Learning to Use AI for Learning: Teaching Responsible Use of AI Chatbot to K-12 Students Through an AI Literacy Module
Ruiwei Xiao, Xinying Hou, Ying-Jui Tseng, Hsuan Nieu, Guanze Liao, John Stamper, Kenneth R. Koedinger
TL;DR
<3-5 sentence high-level summary>This paper addresses the need to cultivate prompting literacy for responsible AI use among K-12 students by designing a web-based, LLM-driven module that provides scenario-based practice and elaborated feedback via an AI auto-grader. It reports two classroom studies showing high auto-grading accuracy across dimensions, improvements in prompting context embedding and learner confidence, and insightful student perceptions. An iterative assessment design in Study 2 demonstrates improved item difficulty, discrimination, and reliability, while highlighting ongoing challenges and the need for larger-scale validation.
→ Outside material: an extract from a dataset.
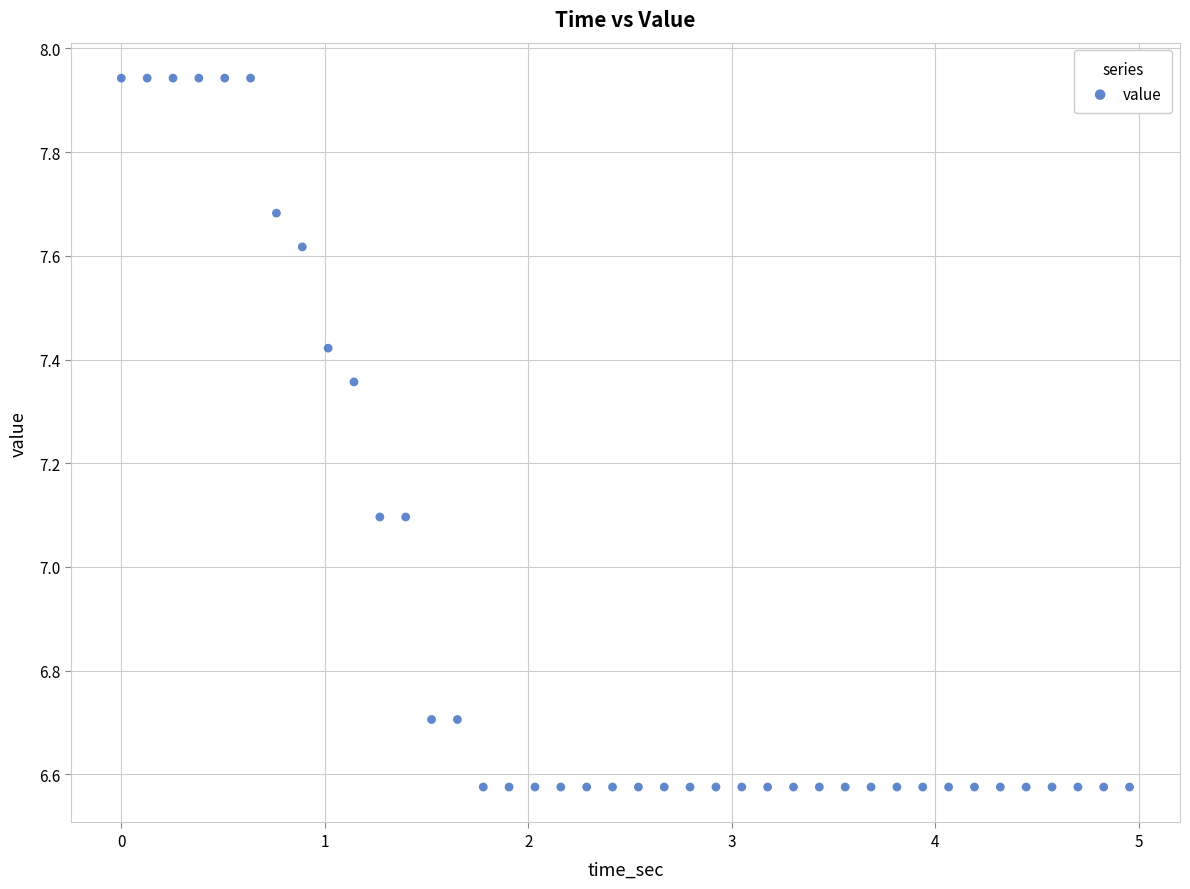

What is the range of X values (max minus min)?

5.0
The work provides a scalable, data-informed approach to AI literacy instruction and offers concrete guidance for broader deployment and future research on assessment design in K-12 AI education.
Abstract
As Artificial Intelligence (AI) becomes increasingly integrated into daily life, there is a growing need to equip the next generation with the ability to apply, interact with, evaluate, and collaborate with AI systems responsibly. Prior research highlights the urgent demand from K-12 educators to teach students the ethical and effective use of AI for learning. To address this need, we designed an Large-Language Model (LLM)-based module to teach prompting literacy. This includes scenario-based deliberate practice activities with direct interaction with intelligent LLM agents, aiming to foster secondary school students' responsible engagement with AI chatbots. We conducted two iterations of classroom deployment in 11 authentic secondary education classrooms, and evaluated 1) AI-based auto-grader's capability; 2) students' prompting performance and confidence changes towards using AI for learning; and 3) the quality of learning and assessment materials. Results indicated that the AI-based auto-grader could grade student-written prompts with satisfactory quality. In addition, the instructional materials supported students in improving their prompting skills through practice and led to positive shifts in their perceptions of using AI for learning. Furthermore, data from Study 1 informed assessment revisions in Study 2. Analyses of item difficulty and discrimination in Study 2 showed that True/False and open-ended questions could measure prompting literacy more effectively than multiple-choice questions for our target learners. These promising outcomes highlight the potential for broader deployment and highlight the need for broader studies to assess learning effectiveness and assessment design.